[guest post by Dana]
So, Donald Trump. He continues to lead in the national polls, drawing in more supporters as he pushes the envelope with his proposals. He also continues to ratchet up panic in the GOP donor class as they plot and plan just how to topple him. And it can be said that he fairly owns the media as he exasperates journalistse unable to take him down, or at the very least, shame him. And worse, to their chagrin they find themselves bound to him, reporting on his every move and every word said lest they get left out. While celebrity and wealth have insulated him like no other candidate in the current GOP pack, it has also given him extraordinary power over a media that is used to being in the driver’s seat and setting the rules.

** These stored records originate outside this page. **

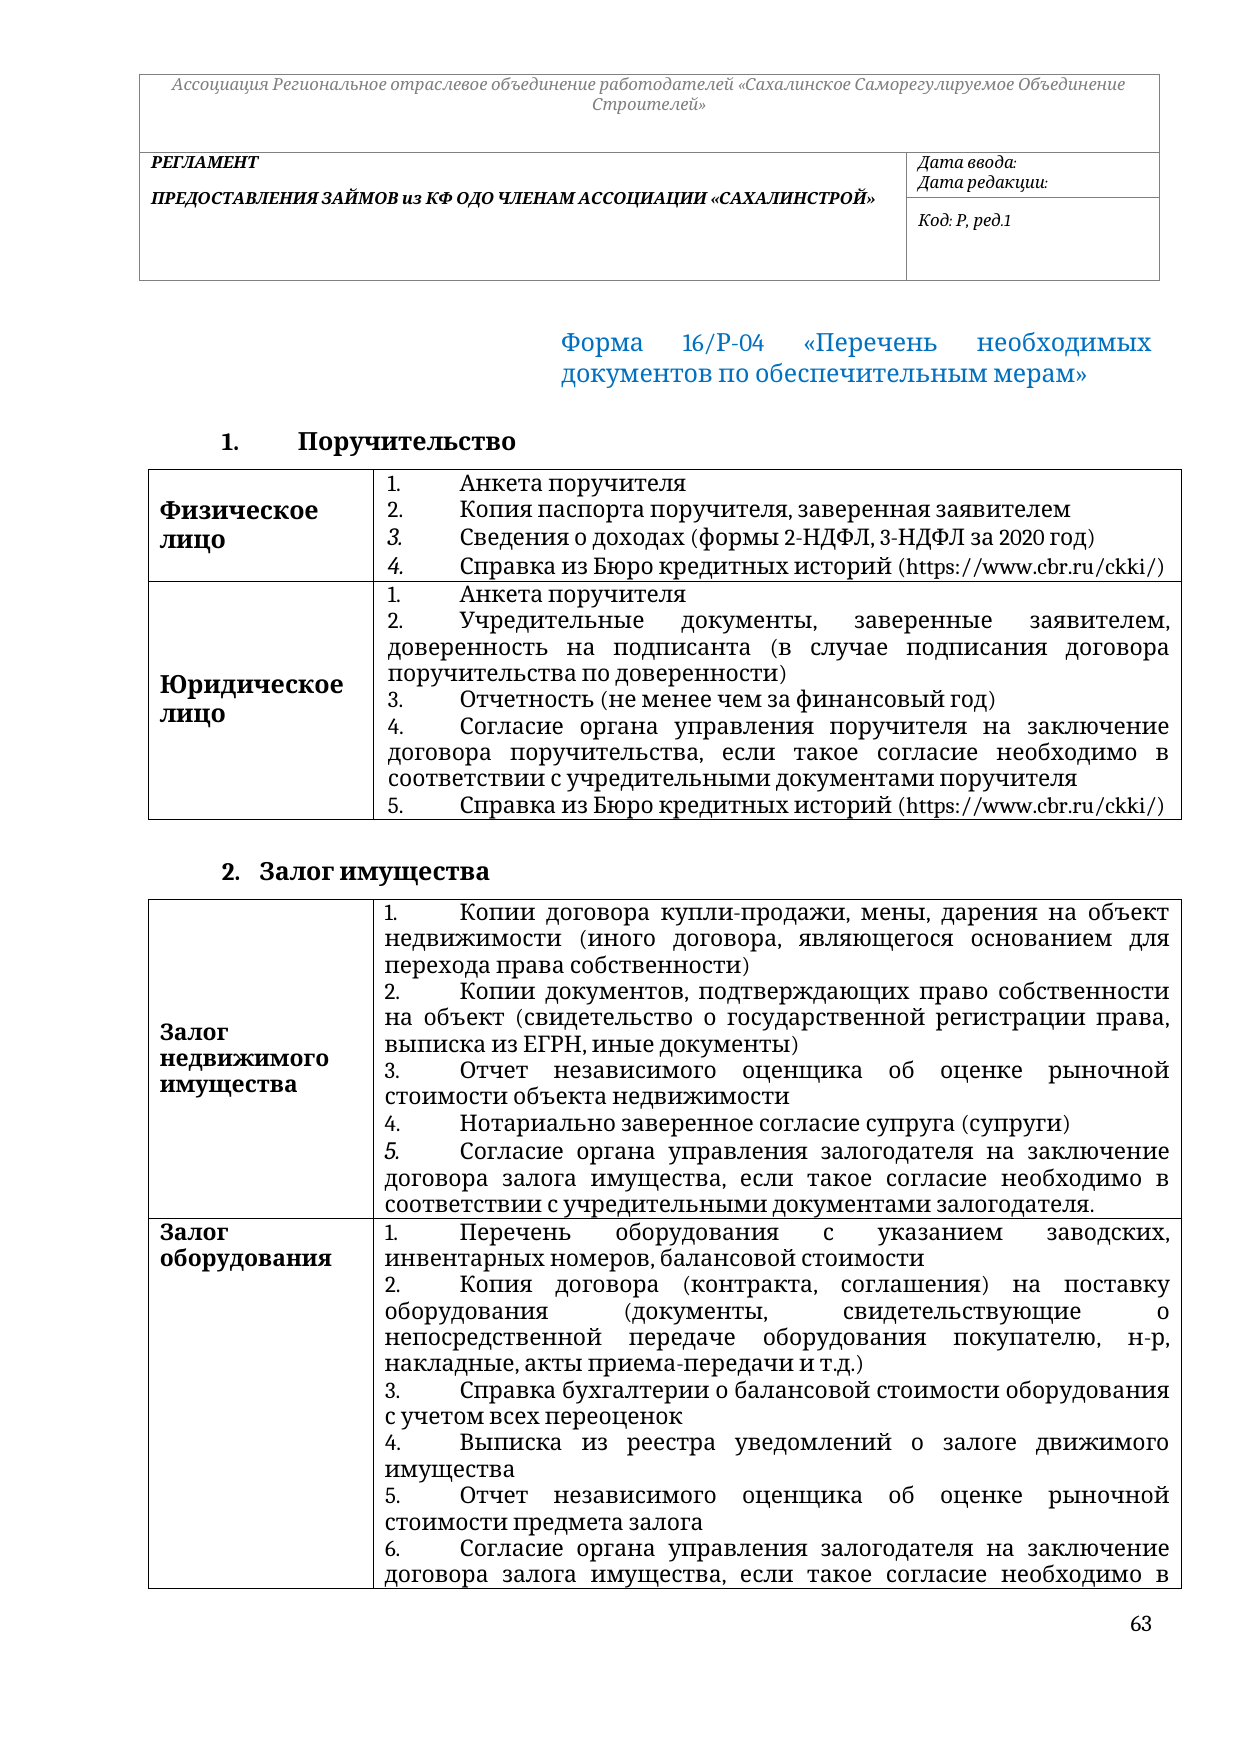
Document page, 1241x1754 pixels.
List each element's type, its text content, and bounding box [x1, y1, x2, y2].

table_cell Анкета поручителя Учредительные документы, заверенные заявителем, доверенность на подписанта (в случае подписания договора поручительства по доверенности) Отчетность (не менее чем за финансовый год) Согласие органа управления поручителя на заключение договора поручительства, если такое согласие необходимо в соответствии с учредительными документами поручителя Справка из Бюро кредитных историй (https://www.cbr.ru/ckki/) [374, 582, 1181, 819]
subtitle Форма 16/Р-04 «Перечень необходимых документов по обеспечительным мерам» [561, 328, 1152, 388]
table_cell Залог оборудования [149, 1219, 373, 1588]
table_cell Юридическое лицо [149, 582, 373, 819]
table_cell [374, 1219, 1181, 1588]
table_header Анкета поручителя Копия паспорта поручителя, заверенная заявителем Сведения о доходах (формы 2-НДФЛ, 3-НДФЛ за 2020 год) Справка из Бюро кредитных историй (https://www.cbr.ru/ckki/) [374, 470, 1181, 581]
list Поручительство [148, 428, 1152, 457]
table_header Залог недвижимого имущества [149, 900, 373, 1218]
list Залог имущества [222, 857, 1152, 886]
table_header Физическое лицо [149, 470, 373, 581]
table_header Копии договора купли-продажи, мены, дарения на объект недвижимости (иного договора, являющегося основанием для перехода права собственности) Копии документов, подтверждающих право собственности на объект (свидетельство о государственной регистрации права, выписка из ЕГРН, иные документы) Отчет независимого оценщика об оценке рыночной стоимости объекта недвижимости Нотариально заверенное согласие супруга (супруги) Согласие органа управления залогодателя на заключение договора залога имущества, если такое согласие необходимо в соответствии с учредительными документами залогодателя. [374, 900, 1181, 1218]
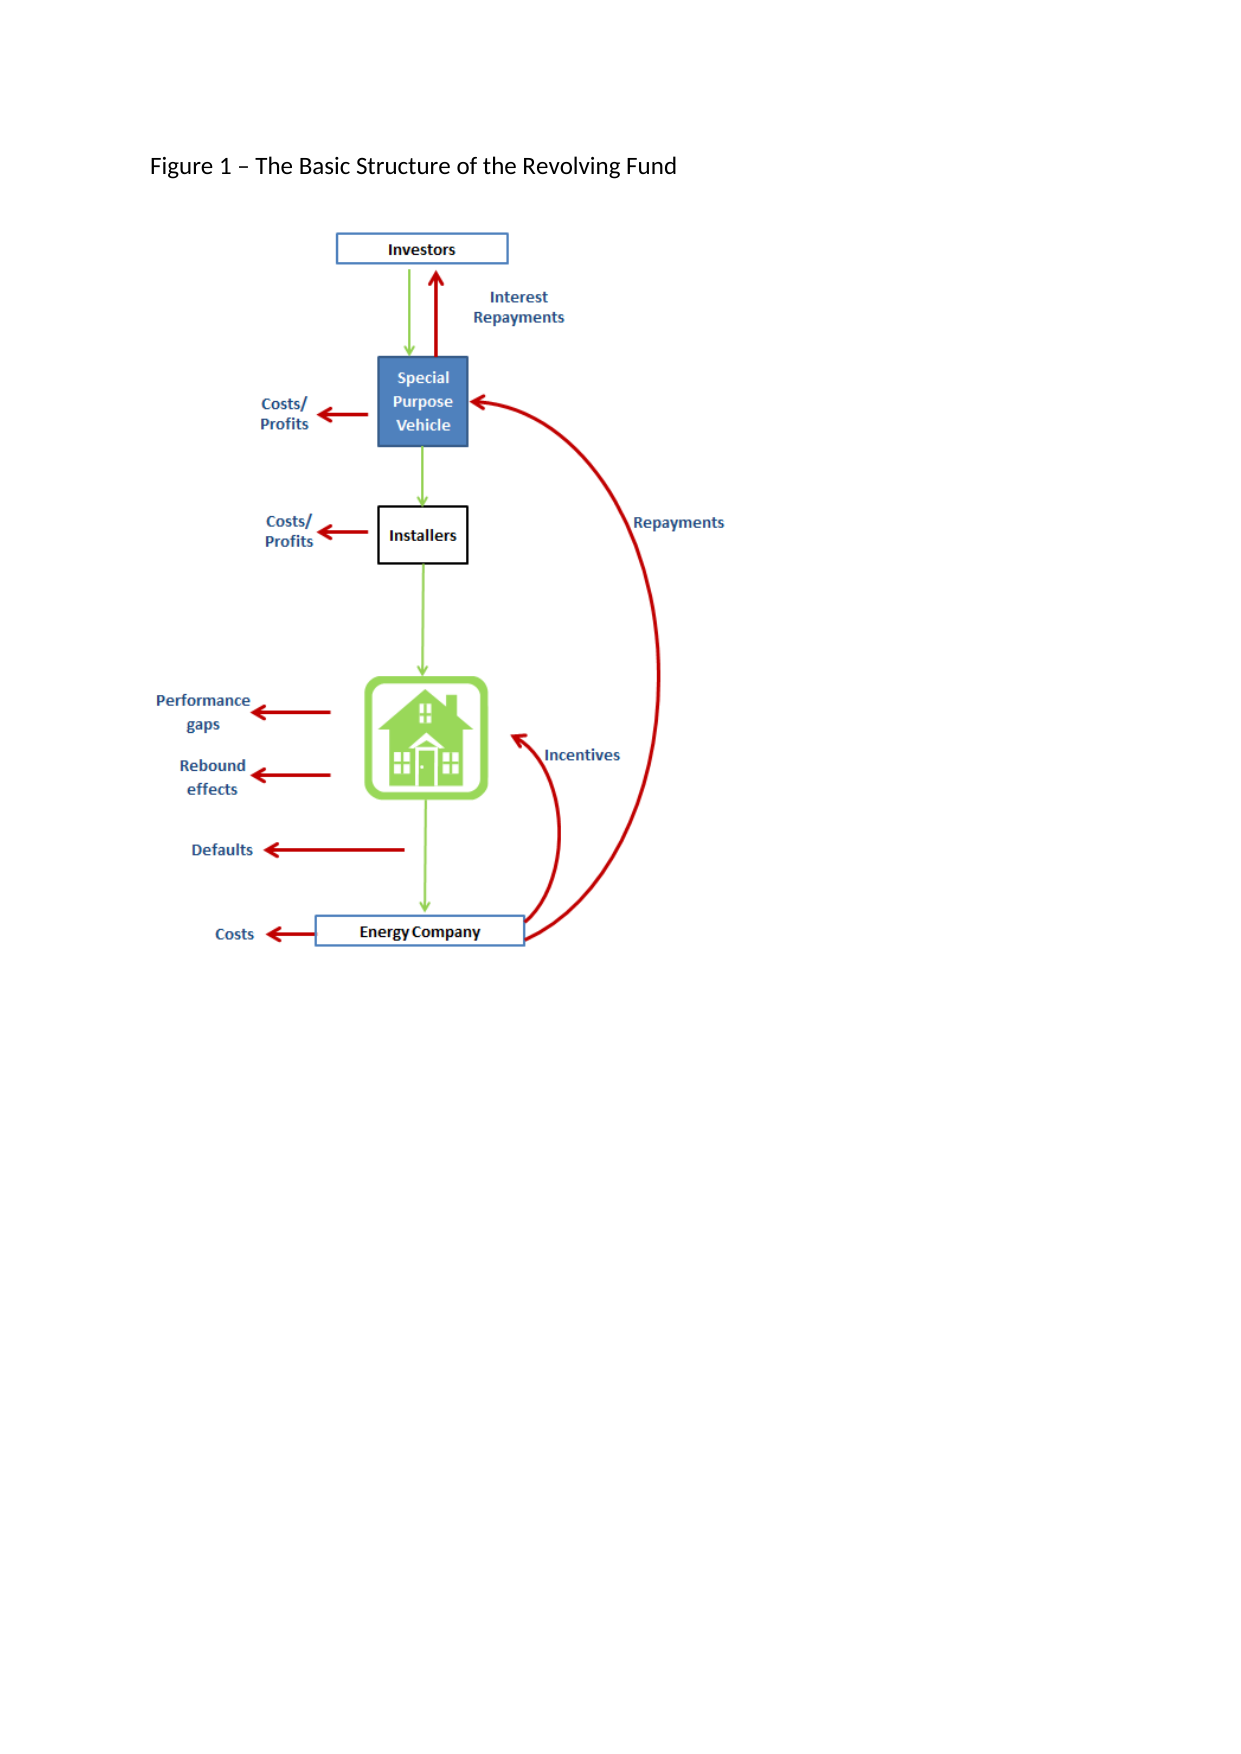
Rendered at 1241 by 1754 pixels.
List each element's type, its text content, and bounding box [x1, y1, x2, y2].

text Figure 1 – The Basic Structure of the Revolving Fund [150, 150, 1090, 181]
picture [150, 211, 728, 974]
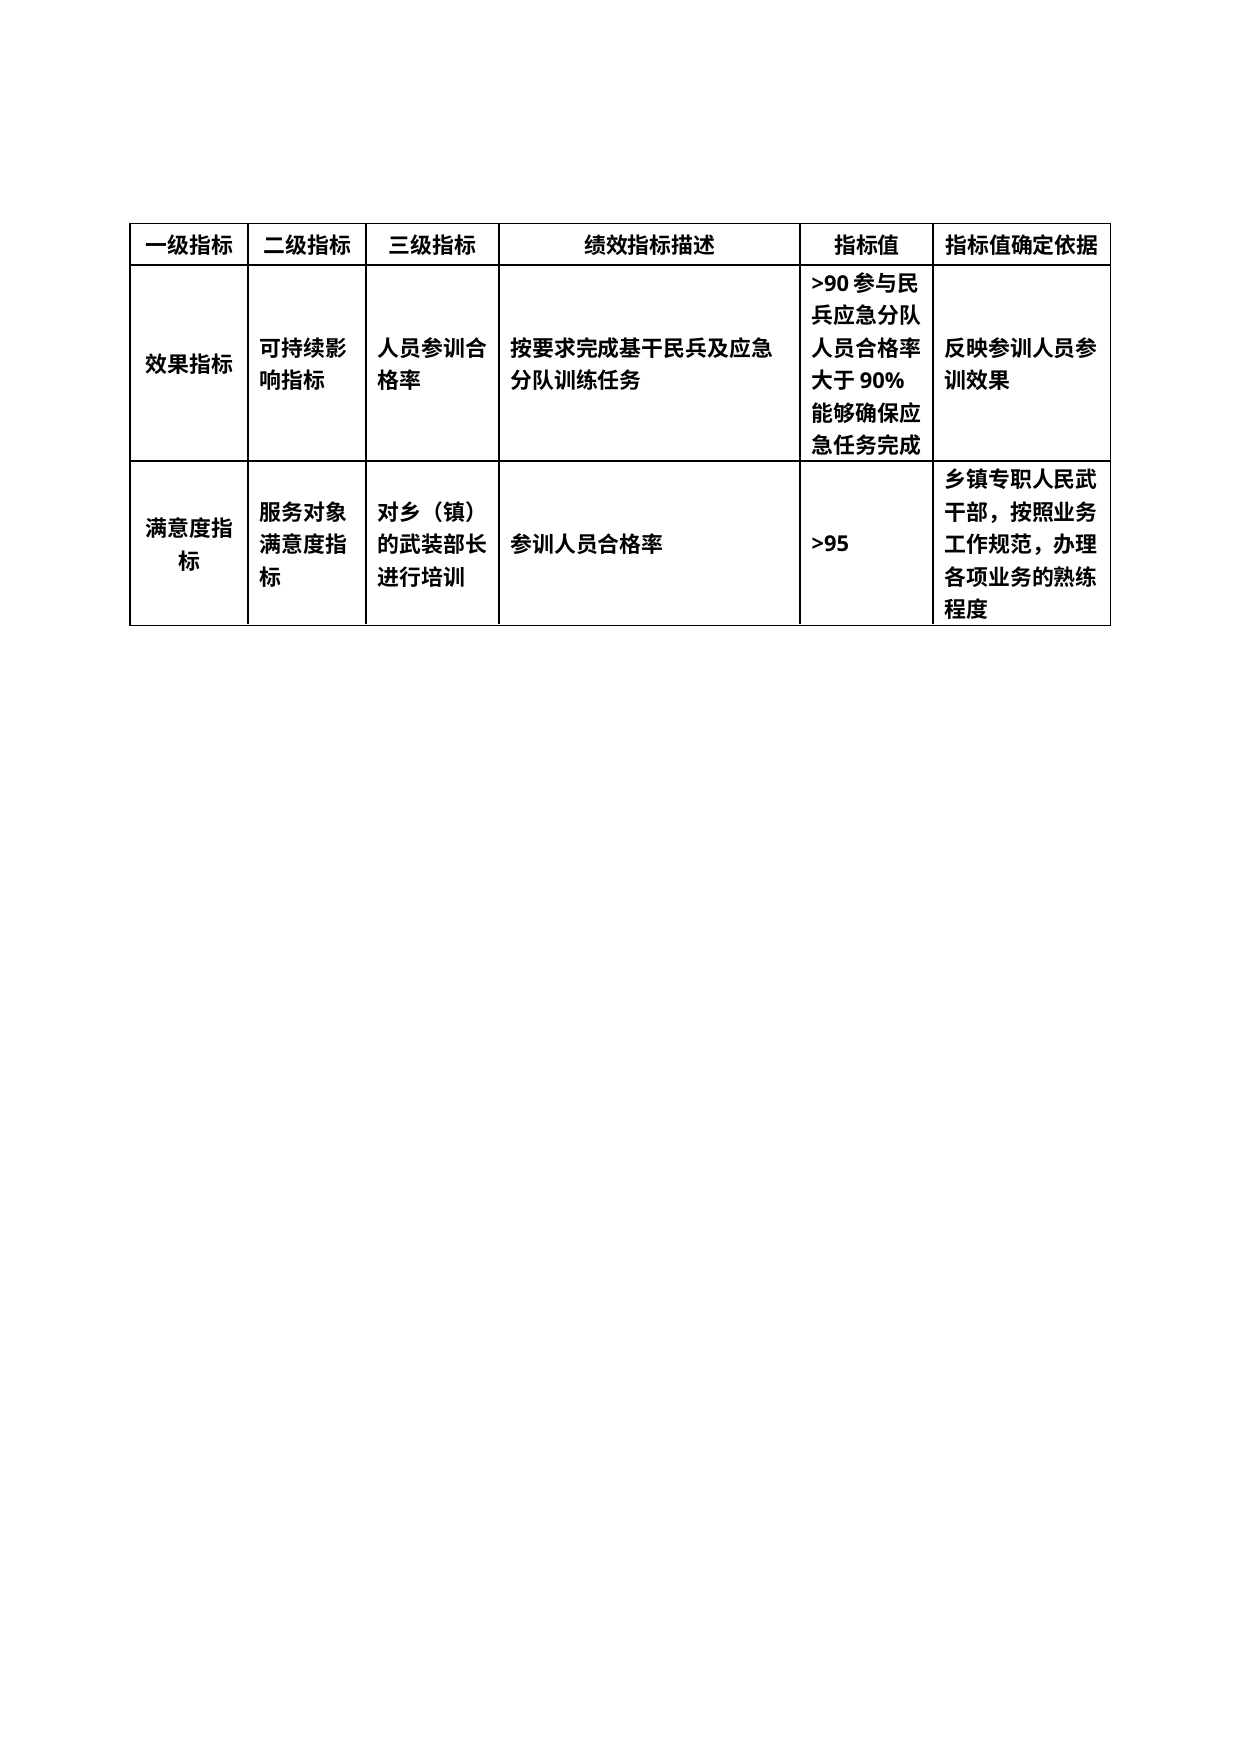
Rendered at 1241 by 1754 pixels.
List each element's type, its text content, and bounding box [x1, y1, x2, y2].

table_cell 参训人员合格率 [500, 462, 799, 624]
table_cell 人员参训合格率 [367, 266, 498, 460]
table_cell >95 [801, 462, 932, 624]
table_cell 效果指标 [131, 266, 247, 460]
table_header 指标值确定依据 [934, 224, 1110, 264]
table_cell 服务对象满意度指标 [249, 462, 365, 624]
table_cell 可持续影响指标 [249, 266, 365, 460]
table_header 绩效指标描述 [500, 224, 799, 264]
table_header 一级指标 [131, 224, 247, 264]
table_cell 对乡（镇）的武装部长进行培训 [367, 462, 498, 624]
table_cell 反映参训人员参训效果 [934, 266, 1110, 460]
table_header 二级指标 [249, 224, 365, 264]
table_header 指标值 [801, 224, 932, 264]
table_cell 满意度指标 [131, 462, 247, 624]
table_cell >90参与民兵应急分队人员合格率大于90%能够确保应急任务完成 [801, 266, 932, 460]
table_cell 按要求完成基干民兵及应急分队训练任务 [500, 266, 799, 460]
table_cell 乡镇专职人民武干部，按照业务工作规范，办理各项业务的熟练程度 [934, 462, 1110, 624]
table_header 三级指标 [367, 224, 498, 264]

Rules which Trump has mocked and blown open.
[T]he “window” refers to the range of acceptable political discourse on any given topic. As the Mackinac Center explains, “the ‘window’ of politically acceptable options is primarily defined not by what politicians prefer, but rather by what they believe they can support and still win re-election.” The key to shifting policy lies not so much in changing politicians but in changing the terms of the debate. In other words, “The window shifts to include different policy options not when ideas change among politicians, but when ideas change in the society that elects them.”
French notes the Democrats’ skill in exerting pressure on the “window” as they effortlessly change and shape the national debate on any number of issues. For instance, consider gay marriage and transgenderism, and compare societal attitudes and even current laws on these issues in the past two decades. He also notes the current push by the left to move the national debate from gun control to an outright ban on guns. This shift was reflected in President Obama as we saw him go from reassuring leery Americans that he didn’t want to take their guns to his now public admiration for Australia’s gun confiscation program.
Given the left’s stranglehold on the national conversation and debate, it’s been fascinating to watch the bellicose Trump bulldoze the “window” like no other GOP candidate:
On key issues, he didn’t just move the Overton Window, he smashed it, scattered the shards, and rolled over them with a steamroller. On issues like immigration, national security, and even the manner of political debate itself, there’s no window left. Registration of Muslims? On the table. Bans on Muslims entering the country? On the table. Mass deportation? On the table. Walling off our southern border at Mexico’s expense? On the table. The current GOP front-runner is advocating policies that represent the mirror-image extremism to the Left’s race and identity-soaked politics.
Critically, the Overton Window was smashed not by a politician but by a very American hybrid of corporate/entertainment titan — a man rich and powerful enough to be immune to elite condemnation and famous enough to dominate the news media. How many people can commandeer live television simply by picking up the phone and calling in? How many politicians can cause Twitter to detonate seemingly at will?
While many of Trump’s actual proposals are misguided, nonsensical, or untenable, by smashing the window, he’s begun the process of freeing the American people from the artificial and destructive constraints of Left-defined discourse.
In other words, the audacious carnival barker has proven useful to the body politic, and according to French, the substantive GOP candidates will likely benefit from his window smashing as well.
But just because he has been useful to the conversation at large, it does not mean that he is the best candidate for the presidency. In the same way that Darth Trump asked, How stupid are we?, we too should be asking that very question.